An interview with Wendi Peters
"It’s lovely playing different venues each week because I love going in on a Monday and assessing (sounds like the wrong word, like I’m doing a quote) the auditorium, my space and how differently I have to play her that week."
I saw Wendi Peters in November last year, at Manchester Palace Theatre for the Frank Wildhorn & Friends concert, and then again the morning after at a conference, where she spoke of how humble she’d felt being on stage with the likes of Broadway leads Laura Osnes and Jackie Burns – who she got to sing Jekyll and Hyde’s ‘Bring On The Men’ with.
Three months on, speaking to me, she refers to Osnes and Burns as girls (“because they’re younger than me”), and says to perform alongside them was “wonderful” for her, an “Oh my goodness” moment. With Wildhorn playing piano, and Jason Howland conducting the orchestra, the evening “felt special,” the former Corrie actor says. “Although we were in Manchester, I almost felt part of a Broadway company.”
As a mother of a teenager she “must have at some point watched the Disney Alice in Wonderland”, but she doesn’t remember doing so. She’s also not seen Tim Burton’s version of the Carroll classic. She has looked to other regions to shape her portrayal of the Queen of Hearts in the “Wicked-esque” Wonderland musical. What she’s created is a mix of Hyacinth Bucket, Queenie from Blackadder II, and characters she herself has played before.
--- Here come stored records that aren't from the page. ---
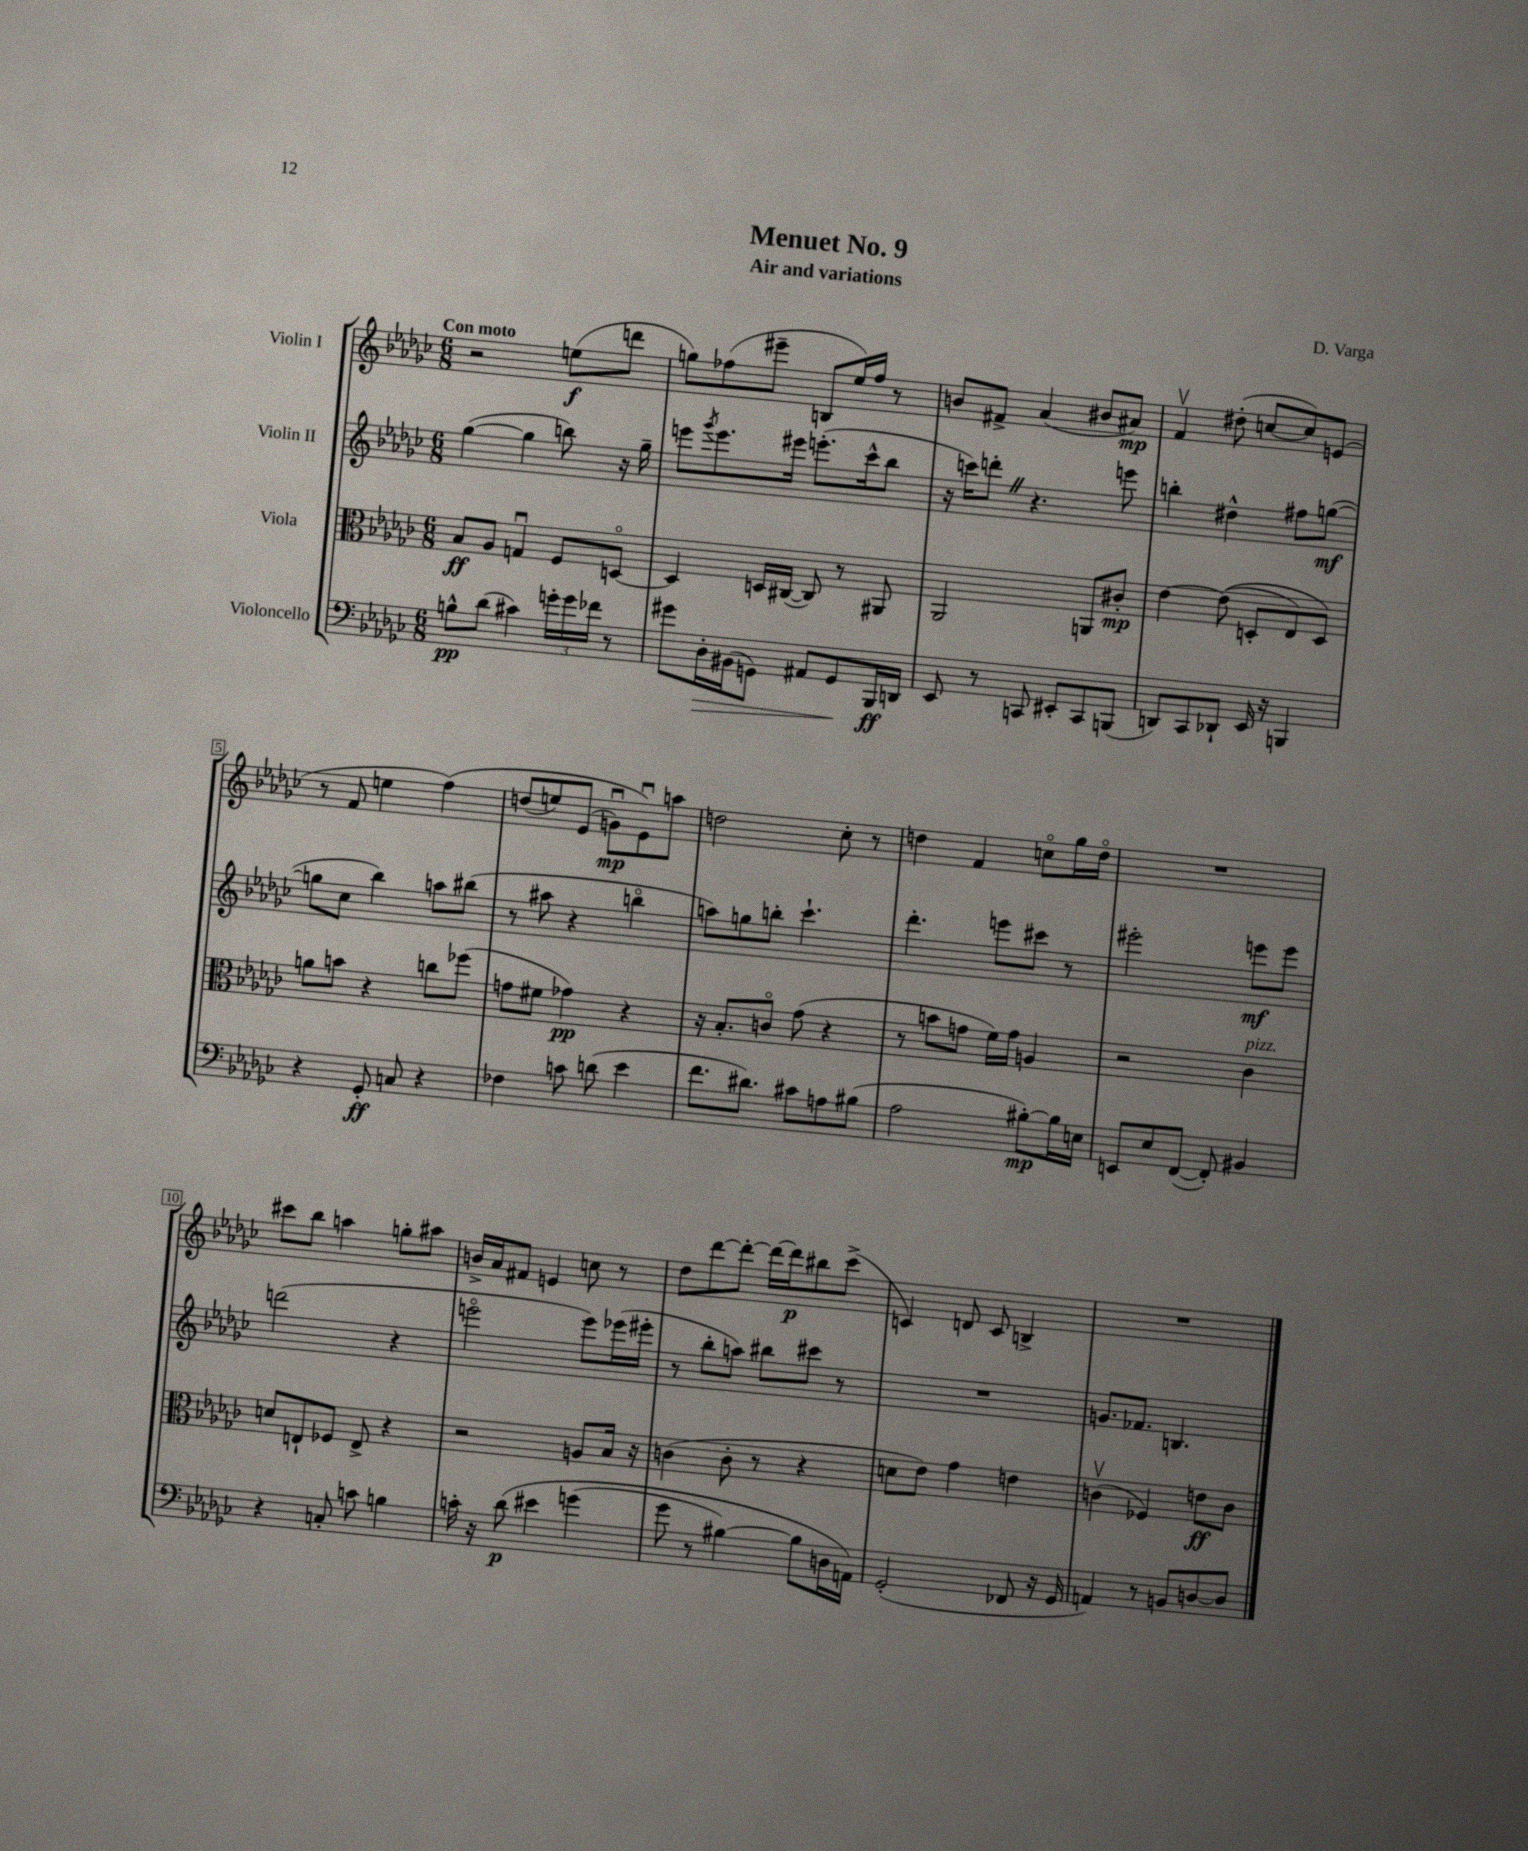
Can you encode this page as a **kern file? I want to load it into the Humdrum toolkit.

**kern	**dynam	**kern	**dynam	**kern	**dynam	**kern	**dynam
*part4	*part4	*part3	*part3	*part2	*part2	*part1	*part1
*staff4	*staff4	*staff3	*staff3	*staff2	*staff2	*staff1	*staff1
*I"Violoncello	*	*I"Viola	*	*I"Violin II	*	*I"Violin I	*
*clefF4	*	*clefC3	*	*clefG2	*	*clefG2	*
*k[b-e-a-d-g-c-]	*	*k[b-e-a-d-g-c-]	*	*k[b-e-a-d-g-c-]	*	*k[b-e-a-d-g-c-]	*
*M6/8	*	*M6/8	*	*M6/8	*	*M6/8	*
=1	=1	=1	=1	=1	=1	=1	=1
!	!	!	!	!	!	!LO:TX:a:B:t=Con moto	!
8Bn^^\L	pp	8B-/L	ff	([4gg-\	.	2r	.
(8d-\J	.	8A-/J	.	.	.	.	.
4c#X\)	.	4Gnu/	.	4gg-\]	.	.	.
24gn'\LL	.	8F/L	.	8bbn\)	.	(8een\L	f
24g\	.	.	.	.	.	.	.
24f-X\JJ	.	.	.	.	.	.	.
8r	.	[8Dn/J	.	16r	.	8dddn\J	.
.	.	.	.	16gg-~\	.	.	.
=2	=2	=2	=2	=2	=2	=2	=2
8g#X\L	.	4D/]	.	8eeen\L	.	8ggn\L)	.
.	.	.	.	8qggg-/	.	.	.
!	!LO:HP:b	!	!	!	!	!	!
16D-'\L	>	.	.	8.eee\	.	(8ff-X\	.
(16BB#X\J	.	.	.	.	.	.	.
8GGn\J)	.	16Dn/LL	.	.	.	8eee#X~\J	.
.	.	([16C#X/JJ	.	16eee#X\Jk	.	.	.
8AA#X/L	.	8C#/])	.	(8.eeen'\L	.	8Bn/L	.
8GG/	.	8r	.	.	.	16ee-/L)	.
.	.	.	.	16ccc-^^\k	.	16ff-/JJ	.
16BBB-/L	] ff	8AA#X/	.	8bb-\J	.	8r	.
16DDn/JJ	.	.	.	.	.	.	.
=3	=3	=3	=3	=3	=3	=3	=3
8EE-/	.	2AA-/	.	16r	.	8bn/L	.
.	.	.	.	16cccn\KL)	.	.	.
8r	.	.	.	8dddn'Z\J	.	8f#X^/J	.
8CCn/	.	.	.	4.r	.	(4a-/	.
8EE#X'/L	.	.	.	.	.	.	.
8CC/	.	8AAn/L	.	.	.	8b#X/L	.
(8BBBn/J	.	8c#X'/J	mp	8eeen\	.	8a#X/J)	mp
=4	=4	=4	=4	=4	=4	=4	=4
8DDn/L)	.	[4e-\	.	4bbn'\	.	4fv/	.
8CC-/	.	.	.	.	.	.	.
8DD-X`/J	.	((8e-\]	.	4dd#X^^\	.	(8dd#X'\	.
16EE-/	.	8Dn'/L	.	.	.	[8ccn/L	.
16r	.	.	.	.	.	.	.
4BBBn/	.	8E-/)	.	8ff#X\L	.	8cc/])	.
.	.	8D/J)	.	([8ggn\J	mf	(8en/J	.
!!LO:LB:g=z
=5	=5	=5	=5	=5	=5	=5	=5
4r	.	8an\L	.	8ggn\L]	.	8r	.
.	.	8bn\J	.	8cc-\J	.	8f/	.
8GG-'/	ff	4r	.	4bb-\)	.	4een\	.
8Cn/	.	.	.	.	.	.	.
4r	.	8ccn\L	.	8aan\L	.	(4ff\)	.
.	.	(8ff-X\J	.	(8bb#X\J	.	.	.
=6	=6	=6	=6	=6	=6	=6	=6
4F-X\	.	8gn\L	.	8r	.	(8ddn/L	.
.	.	8f#X\J	.	8aa#X\	.	8een/)	.
8cn\	.	4g-X\)	pp	4r	.	(8e-/J	.
(8dn\	.	.	.	.	.	8gnu\L)	mp
4e-\	.	4r	.	4bbn\	.	8e-u\)	.
.	.	.	.	.	.	8aan\J	.
=7	=7	=7	=7	=7	=7	=7	=7
8.f\L	.	16r	.	8aan\L)	.	2ddn\	.
.	.	8.B-'/L	.	.	.	.	.
.	.	.	.	8ggn\	.	.	.
8.d#X\J)	.	.	.	.	.	.	.
.	.	8cn/J	.	8bbn'\J	.	.	.
8c#X\L	.	(8g-\	.	4.ccc-`\	.	.	.
8An\	.	4r	.	.	.	8cc-'\	.
(8B#X\J	.	.	.	.	.	8r	.
=8	=8	=8	=8	=8	=8	=8	=8
2A-\	.	8r	.	4.ddd-'\	.	4ddn\	.
.	.	8bn\L	.	.	.	.	.
.	.	8gn\J	.	.	.	4f/	.
.	.	16f\LL)	.	8eeen\L	.	.	.
.	.	16g\JJ	.	.	.	.	.
[8B#X'\L)	mp	4An/	.	8ccc#X\J	.	8ccn\L	.
16B#\L]	.	.	.	8r	.	16gg-\L	.
16En\JJ	.	.	.	.	.	16dd\JJ	.
=9	=9	=9	=9	=9	=9	=9	=9
8EEn/L	.	2r	.	2eee#X'\	.	2.r	.
8E-/	.	.	.	.	.	.	.
([8FF/J	.	.	.	.	.	.	.
8FF'/])	.	.	.	.	.	.	.
!	!	!LO:TX:a:i:t=pizz.	!	!	!	!	!
4BB#X/	.	4c-\	.	8eeen\L	mf	.	.
.	.	.	.	8eee\J	.	.	.
!!LO:LB:g=z
=10	=10	=10	=10	=10	=10	=10	=10
4r	.	8dn/L	.	(2dddn\	.	8ccc#X\L	.
.	.	8En`/	.	.	.	8bb-\J	.
8Cn'/	.	8F-X/J	.	.	.	4aan\	.
8cn\	.	8E^/	.	.	.	.	.
4Bn\	.	4r	.	4r	.	8ggn'\L	.
.	.	.	.	.	.	8aa#X\J	.
=11	=11	=11	=11	=11	=11	=11	=11
16cn'\	.	2r	.	2eeen\	.	16bn^/LL	.
16r	.	.	.	.	.	16a-/J	.
(8d-\	p	.	.	.	.	8f#X/J	.
4e#X\	.	.	.	.	.	4en/	.
(4gn\	.	8An/L	.	8eee\L)	.	8ccn\	.
.	.	16B-/Jk	.	(16eee-X\L	.	8r	.
.	.	16r	.	16eee#X'\JJ	.	.	.
=12	=12	=12	=12	=12	=12	=12	=12
8g-\	.	(4cn\	.	8r	.	8dd-\L	.
8r	.	.	.	8bb-'\L	.	[8ddd-\	.
[4B#X\)	.	8c'\	.	8aan\J)	.	8ddd-'\J_	.
.	.	8r	.	8bb#X\L	.	16ddd-\LL_	.
.	.	.	.	.	.	16ddd-\J]	p
8B#\L]	.	4r	.	8ccc#X\J	.	8bb#X\	.
16Dn\L	.	.	.	8r	.	(8ccc-^\J	.
16AAn\JJ)	.	.	.	.	.	.	.
=13	=13	=13	=13	=13	=13	=13	=13
(2GG-'/	.	8dn\L	.	2.r	.	4cn/)	.
.	.	8e-\J)	.	.	.	.	.
.	.	4g-\	.	.	.	8dn/	.
.	.	.	.	.	.	8c/	.
8FF-X/	.	4en\	.	.	.	4Bn^/	.
16r	.	.	.	.	.	.	.
16GG-/	.	.	.	.	.	.	.
=14	=14	=14	=14	=14	=14	=14	=14
4AAn/)	.	(4cnv\	.	8.gn/L	.	2.r	.
.	.	.	.	8.f-X/J	.	.	.
8r	.	4F-X/)	.	.	.	.	.
8BBn/L	.	.	.	4.Bn/	.	.	.
[8Dn/	.	8en\L	ff	.	.	.	.
8D/J]	.	8c\J	.	.	.	.	.
==	==	==	==	==	==	==	==
*-	*-	*-	*-	*-	*-	*-	*-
I talk to her as she’s cutting heads off and eating jam tarts in Southend, at The Cliffs Pavilion – about the same size as New Theatre Oxford where she’ll be next. “It’s lovely playing different venues each week because I love going in on a Monday and assessing (sounds like the wrong word, like I’m doing a quote) the auditorium, my space and how differently I have to play her that week. If you’re in a massive theatre you’ve got to get to the back of the dress and upper circle; slightly smaller, and you can make it a little bit more intimate, and not project or push it quite as much.”
She tells me she’s not going to lie, and then that she doesn’t feel “that major buzz” she did in her younger days on stage. But “I adore live theatre,” she says, “there’s nothing like it.” She’s done her fair share of television, where “you don’t necessarily have any kind of buzz because there’s no reaction. There is adrenaline running because of the performance you’re giving but not to the same extent as when you’re on stage – especially in a musical when you’ve got a fabulous orchestra playing.”
Our conversation takes place not long after Valentine’s Day; how did the Queen of Hearts celebrate the occasion? “At home on my own looking after three dogs,” she says, informing me her husband was away in South Africa. “He did send some flowers and leave me chocolates and a card,” she continues, then recalling the message left in the latter – “Don’t forget to put the bins out.” I suppose not all evenings are as special as Frank Wildhorn & Friends.